**Work to be completed:** Find every line in the records that contains the string "Toyota" and copy each of those lines.
##############################
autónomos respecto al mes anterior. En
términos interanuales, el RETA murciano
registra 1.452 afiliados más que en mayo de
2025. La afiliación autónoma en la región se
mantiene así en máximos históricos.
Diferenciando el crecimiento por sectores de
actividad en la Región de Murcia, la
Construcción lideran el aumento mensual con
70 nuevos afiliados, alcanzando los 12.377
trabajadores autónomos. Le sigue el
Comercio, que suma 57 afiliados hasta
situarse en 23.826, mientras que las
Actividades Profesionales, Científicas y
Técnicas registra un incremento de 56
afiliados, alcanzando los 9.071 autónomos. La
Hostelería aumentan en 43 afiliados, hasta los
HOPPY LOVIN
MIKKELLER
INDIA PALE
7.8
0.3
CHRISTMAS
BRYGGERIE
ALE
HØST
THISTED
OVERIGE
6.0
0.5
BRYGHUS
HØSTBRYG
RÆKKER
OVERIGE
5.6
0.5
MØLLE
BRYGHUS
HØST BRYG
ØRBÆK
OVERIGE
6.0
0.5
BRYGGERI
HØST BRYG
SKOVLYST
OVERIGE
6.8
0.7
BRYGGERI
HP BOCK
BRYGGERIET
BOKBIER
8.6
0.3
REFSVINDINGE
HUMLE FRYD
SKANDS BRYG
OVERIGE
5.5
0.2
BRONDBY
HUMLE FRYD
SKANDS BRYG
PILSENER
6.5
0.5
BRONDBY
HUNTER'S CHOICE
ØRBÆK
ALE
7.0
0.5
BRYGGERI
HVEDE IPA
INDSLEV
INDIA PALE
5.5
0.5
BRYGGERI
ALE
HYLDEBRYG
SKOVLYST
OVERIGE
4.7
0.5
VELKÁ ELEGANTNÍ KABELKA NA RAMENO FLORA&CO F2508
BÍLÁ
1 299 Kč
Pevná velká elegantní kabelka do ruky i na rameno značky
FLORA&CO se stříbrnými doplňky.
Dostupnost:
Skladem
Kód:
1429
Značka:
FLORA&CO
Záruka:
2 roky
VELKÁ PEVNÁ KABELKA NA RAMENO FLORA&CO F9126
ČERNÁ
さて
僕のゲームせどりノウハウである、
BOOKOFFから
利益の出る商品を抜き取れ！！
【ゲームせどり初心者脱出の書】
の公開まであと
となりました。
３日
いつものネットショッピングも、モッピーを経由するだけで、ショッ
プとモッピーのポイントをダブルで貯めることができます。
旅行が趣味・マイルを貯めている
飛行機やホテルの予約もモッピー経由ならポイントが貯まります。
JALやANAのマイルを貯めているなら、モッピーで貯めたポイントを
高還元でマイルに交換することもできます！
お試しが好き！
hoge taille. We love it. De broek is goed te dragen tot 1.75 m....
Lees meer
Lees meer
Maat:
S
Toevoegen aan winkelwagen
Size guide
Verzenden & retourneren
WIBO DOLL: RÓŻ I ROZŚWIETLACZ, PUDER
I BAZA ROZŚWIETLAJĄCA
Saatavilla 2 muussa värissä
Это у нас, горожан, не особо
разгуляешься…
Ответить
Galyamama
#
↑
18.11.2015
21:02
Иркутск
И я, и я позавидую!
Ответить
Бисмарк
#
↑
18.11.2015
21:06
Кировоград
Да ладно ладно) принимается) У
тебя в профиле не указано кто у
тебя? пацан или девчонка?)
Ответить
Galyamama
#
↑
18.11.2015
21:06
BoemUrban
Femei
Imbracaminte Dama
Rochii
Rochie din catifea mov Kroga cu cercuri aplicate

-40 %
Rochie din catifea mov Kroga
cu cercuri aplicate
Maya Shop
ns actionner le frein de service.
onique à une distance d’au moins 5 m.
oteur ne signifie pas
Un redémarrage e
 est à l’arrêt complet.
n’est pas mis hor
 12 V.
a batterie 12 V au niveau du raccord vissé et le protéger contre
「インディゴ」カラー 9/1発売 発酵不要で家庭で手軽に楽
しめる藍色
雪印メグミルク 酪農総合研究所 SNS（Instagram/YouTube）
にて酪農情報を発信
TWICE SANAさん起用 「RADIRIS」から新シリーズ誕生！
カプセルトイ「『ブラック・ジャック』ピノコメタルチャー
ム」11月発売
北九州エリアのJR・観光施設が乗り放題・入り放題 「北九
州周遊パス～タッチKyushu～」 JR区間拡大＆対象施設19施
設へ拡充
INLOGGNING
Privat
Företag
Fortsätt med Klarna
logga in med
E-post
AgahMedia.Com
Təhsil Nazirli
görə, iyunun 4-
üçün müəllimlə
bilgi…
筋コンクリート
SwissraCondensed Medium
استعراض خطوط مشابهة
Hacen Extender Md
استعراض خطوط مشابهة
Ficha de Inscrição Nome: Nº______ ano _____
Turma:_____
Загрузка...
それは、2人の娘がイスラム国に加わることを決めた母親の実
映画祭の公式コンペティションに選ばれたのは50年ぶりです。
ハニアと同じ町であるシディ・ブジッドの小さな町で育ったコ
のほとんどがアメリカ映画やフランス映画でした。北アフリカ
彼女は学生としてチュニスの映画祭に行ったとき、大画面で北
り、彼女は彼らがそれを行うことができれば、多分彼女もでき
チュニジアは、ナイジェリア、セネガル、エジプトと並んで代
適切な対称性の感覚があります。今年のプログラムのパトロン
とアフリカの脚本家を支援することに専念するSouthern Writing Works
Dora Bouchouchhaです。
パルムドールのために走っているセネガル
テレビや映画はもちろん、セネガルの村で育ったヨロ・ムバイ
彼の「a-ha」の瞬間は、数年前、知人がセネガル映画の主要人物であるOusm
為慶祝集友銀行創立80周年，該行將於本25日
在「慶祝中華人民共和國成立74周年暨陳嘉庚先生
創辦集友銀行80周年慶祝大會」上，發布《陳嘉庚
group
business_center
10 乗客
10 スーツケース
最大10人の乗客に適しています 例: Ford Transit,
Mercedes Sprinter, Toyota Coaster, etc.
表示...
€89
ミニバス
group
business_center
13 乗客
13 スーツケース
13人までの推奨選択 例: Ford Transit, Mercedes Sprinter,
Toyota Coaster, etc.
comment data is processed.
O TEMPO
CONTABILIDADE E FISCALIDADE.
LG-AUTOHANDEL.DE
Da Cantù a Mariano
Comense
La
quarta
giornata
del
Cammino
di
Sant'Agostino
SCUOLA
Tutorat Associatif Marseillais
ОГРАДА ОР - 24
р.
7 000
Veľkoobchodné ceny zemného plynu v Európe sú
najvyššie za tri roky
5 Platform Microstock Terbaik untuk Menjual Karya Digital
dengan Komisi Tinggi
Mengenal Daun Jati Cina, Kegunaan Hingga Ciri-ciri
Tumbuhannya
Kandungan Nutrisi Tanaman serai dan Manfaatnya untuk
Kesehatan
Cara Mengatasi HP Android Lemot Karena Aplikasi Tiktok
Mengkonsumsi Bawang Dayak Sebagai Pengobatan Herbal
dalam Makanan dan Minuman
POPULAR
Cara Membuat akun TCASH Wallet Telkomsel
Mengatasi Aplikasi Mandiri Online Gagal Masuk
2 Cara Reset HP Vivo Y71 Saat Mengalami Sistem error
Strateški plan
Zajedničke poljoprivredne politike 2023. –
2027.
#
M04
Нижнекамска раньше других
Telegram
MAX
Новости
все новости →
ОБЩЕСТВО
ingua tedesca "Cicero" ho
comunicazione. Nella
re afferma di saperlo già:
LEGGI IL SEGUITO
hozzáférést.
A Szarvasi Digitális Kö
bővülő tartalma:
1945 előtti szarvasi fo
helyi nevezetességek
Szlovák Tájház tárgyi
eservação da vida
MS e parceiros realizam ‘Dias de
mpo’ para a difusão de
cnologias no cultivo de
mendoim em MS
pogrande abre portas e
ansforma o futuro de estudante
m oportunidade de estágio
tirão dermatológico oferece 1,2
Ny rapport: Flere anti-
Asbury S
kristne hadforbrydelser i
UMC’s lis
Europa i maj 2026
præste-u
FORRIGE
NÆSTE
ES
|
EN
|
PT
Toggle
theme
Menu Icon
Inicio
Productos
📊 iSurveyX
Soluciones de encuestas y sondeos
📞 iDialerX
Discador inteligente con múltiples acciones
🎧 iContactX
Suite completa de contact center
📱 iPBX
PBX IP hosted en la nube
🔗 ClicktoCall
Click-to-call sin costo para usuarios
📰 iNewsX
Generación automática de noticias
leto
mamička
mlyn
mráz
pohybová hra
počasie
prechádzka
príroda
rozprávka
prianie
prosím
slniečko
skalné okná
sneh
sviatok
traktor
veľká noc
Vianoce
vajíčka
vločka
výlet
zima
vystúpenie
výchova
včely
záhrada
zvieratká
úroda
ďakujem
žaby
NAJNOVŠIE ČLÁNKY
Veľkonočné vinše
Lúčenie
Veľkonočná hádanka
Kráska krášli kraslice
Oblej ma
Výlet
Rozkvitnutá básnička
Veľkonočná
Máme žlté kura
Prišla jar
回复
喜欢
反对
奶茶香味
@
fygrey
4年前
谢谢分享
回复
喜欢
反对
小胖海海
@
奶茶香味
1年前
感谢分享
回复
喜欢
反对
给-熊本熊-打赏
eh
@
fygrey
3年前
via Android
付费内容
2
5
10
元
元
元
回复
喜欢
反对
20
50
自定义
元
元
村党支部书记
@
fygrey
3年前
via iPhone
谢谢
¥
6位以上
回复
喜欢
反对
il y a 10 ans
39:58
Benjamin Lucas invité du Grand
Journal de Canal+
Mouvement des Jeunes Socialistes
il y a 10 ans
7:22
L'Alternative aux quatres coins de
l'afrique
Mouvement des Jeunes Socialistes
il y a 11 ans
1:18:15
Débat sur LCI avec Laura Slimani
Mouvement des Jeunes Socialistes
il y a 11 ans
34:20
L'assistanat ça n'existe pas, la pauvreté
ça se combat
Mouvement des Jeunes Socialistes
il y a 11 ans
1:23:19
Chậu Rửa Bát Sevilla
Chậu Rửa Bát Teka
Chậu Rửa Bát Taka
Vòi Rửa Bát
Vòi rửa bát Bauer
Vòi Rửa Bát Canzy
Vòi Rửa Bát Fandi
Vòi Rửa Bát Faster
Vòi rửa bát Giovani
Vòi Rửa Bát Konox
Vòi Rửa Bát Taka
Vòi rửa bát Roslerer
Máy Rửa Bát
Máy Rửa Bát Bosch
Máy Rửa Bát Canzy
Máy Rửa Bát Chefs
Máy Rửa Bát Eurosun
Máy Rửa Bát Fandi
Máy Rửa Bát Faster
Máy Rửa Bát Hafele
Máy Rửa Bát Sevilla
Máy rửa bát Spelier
##############################
**Task response:**
Mercedes Sprinter, Toyota Coaster, etc.
Toyota Coaster, etc.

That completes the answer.